I'm not sure that you have your "flow" of Faunus right. If your end result is to do a global query of the graph, then consider this approach:
pull your graph to sequence file
issue your global query over the sequence file
More specifically create hbase-seq.properties:
# input graph parameters
faunus.graph.input.format=com.thinkaurelius.faunus.formats.titan.hbase.TitanHBaseInputFormat
faunus.graph.input.titan.storage.backend=hbase
faunus.graph.input.titan.storage.hostname=localhost
faunus.graph.input.titan.storage.port=2181
faunus.graph.input.titan.storage.tablename=titan
# hbase.mapreduce.scan.cachedrows=1000
# output data (graph or statistic) parameters
faunus.graph.output.format=org.apache.hadoop.mapreduce.lib.output.SequenceFileOutputFormat
faunus.sideeffect.output.format=org.apache.hadoop.mapreduce.lib.output.TextOutputFormat
faunus.output.location=snapshot
faunus.output.location.overwrite=true
In Faunus, copy do:
g = FaunusFactory.open('hbase-seq.properties')
g._()
That will read the graph from hbase and write it to sequence file in HDFS. Next, create: seq-noop.properties with these contents:
# input graph parameters
faunus.graph.input.format=org.apache.hadoop.mapreduce.lib.input.SequenceFileInputFormat
faunus.input.location=snapshot/job-0
# output data parameters
faunus.graph.output.format=com.thinkaurelius.faunus.formats.noop.NoOpOutputFormat
faunus.sideeffect.output.format=org.apache.hadoop.mapreduce.lib.output.TextOutputFormat
faunus.output.location=analysis
faunus.output.location.overwrite=true
The above configuration will read your sequence file from the previous step and without re-writing the graph (that's what NoOpOutputFormat is for).
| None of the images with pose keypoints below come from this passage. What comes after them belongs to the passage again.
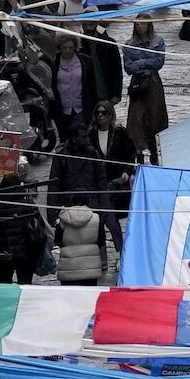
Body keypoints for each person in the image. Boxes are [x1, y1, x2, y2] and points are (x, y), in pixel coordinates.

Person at [85, 101, 140, 251]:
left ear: (111, 115)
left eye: (104, 113)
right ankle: (111, 253)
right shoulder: (90, 135)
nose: (101, 116)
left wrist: (127, 172)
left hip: (116, 182)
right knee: (102, 220)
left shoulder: (121, 133)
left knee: (112, 219)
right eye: (98, 113)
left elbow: (130, 154)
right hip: (98, 184)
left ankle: (121, 251)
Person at [0, 175, 47, 284]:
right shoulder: (27, 204)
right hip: (25, 253)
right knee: (25, 285)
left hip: (3, 254)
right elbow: (40, 225)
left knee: (4, 287)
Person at [123, 16, 169, 162]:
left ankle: (155, 151)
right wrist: (146, 65)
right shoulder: (128, 44)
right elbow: (128, 67)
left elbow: (159, 62)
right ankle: (138, 153)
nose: (140, 27)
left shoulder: (158, 41)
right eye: (138, 24)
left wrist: (140, 62)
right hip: (137, 84)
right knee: (136, 118)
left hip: (153, 84)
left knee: (156, 117)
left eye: (143, 24)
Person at [52, 35, 98, 136]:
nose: (68, 50)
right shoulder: (53, 62)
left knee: (81, 136)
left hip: (81, 108)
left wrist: (94, 107)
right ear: (60, 47)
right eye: (65, 47)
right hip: (62, 109)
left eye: (71, 48)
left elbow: (92, 86)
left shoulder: (86, 61)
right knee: (65, 138)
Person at [56, 204, 108, 285]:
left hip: (69, 267)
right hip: (90, 267)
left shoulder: (63, 220)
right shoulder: (96, 219)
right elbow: (101, 240)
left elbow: (58, 240)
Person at [86, 22, 125, 112]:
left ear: (96, 24)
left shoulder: (108, 43)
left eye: (90, 24)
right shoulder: (80, 45)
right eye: (85, 25)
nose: (88, 28)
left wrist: (117, 94)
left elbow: (117, 71)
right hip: (89, 94)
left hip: (106, 92)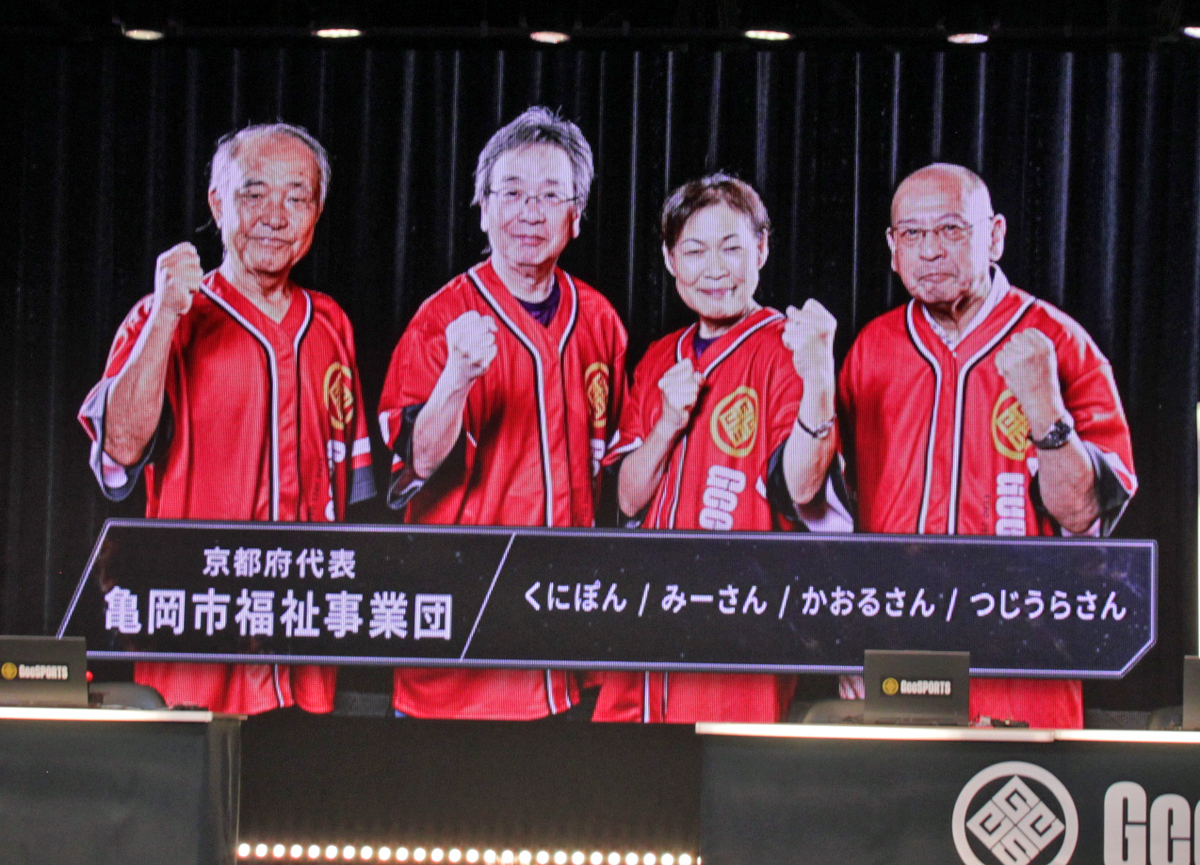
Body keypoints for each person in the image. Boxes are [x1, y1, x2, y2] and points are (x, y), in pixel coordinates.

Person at [79, 123, 374, 714]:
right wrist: (165, 314)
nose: (276, 216)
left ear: (317, 212)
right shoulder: (163, 318)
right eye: (254, 193)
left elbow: (352, 494)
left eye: (297, 198)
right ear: (217, 204)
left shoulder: (331, 324)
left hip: (304, 641)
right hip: (199, 633)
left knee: (301, 772)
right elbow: (120, 451)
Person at [837, 163, 1137, 728]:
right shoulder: (871, 349)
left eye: (951, 229)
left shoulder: (1061, 342)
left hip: (1026, 651)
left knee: (1016, 778)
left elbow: (1085, 517)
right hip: (899, 649)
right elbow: (831, 520)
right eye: (912, 234)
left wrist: (1046, 411)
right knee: (896, 783)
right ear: (892, 249)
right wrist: (844, 635)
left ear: (995, 235)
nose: (930, 250)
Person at [377, 107, 628, 719]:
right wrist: (458, 376)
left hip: (563, 632)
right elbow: (415, 464)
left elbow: (621, 481)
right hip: (464, 629)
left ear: (576, 215)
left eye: (550, 195)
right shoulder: (441, 318)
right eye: (511, 193)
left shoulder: (599, 320)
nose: (530, 213)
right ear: (483, 208)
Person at [591, 174, 842, 723]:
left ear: (762, 248)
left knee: (723, 765)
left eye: (731, 248)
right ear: (669, 259)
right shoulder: (660, 356)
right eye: (694, 251)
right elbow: (627, 500)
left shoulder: (786, 347)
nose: (714, 269)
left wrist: (818, 376)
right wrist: (668, 423)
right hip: (649, 614)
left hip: (740, 618)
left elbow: (801, 487)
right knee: (626, 768)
Now in Faunus do:
g = FaunusFactory.open('seq-noop.properties')
g.V.sideEffect('{it.degree=it.bothE.count()}').degree.groupCount()
This will execute a degree distribution, writing the results in HDFS to the 'analysis' directory. Obviously you can do whatever Faunus-flavored Gremlin you want here - I just wanted to provide an example. I think this is a pretty standard "flow" or pattern for using Faunus from a graph analysis perspective.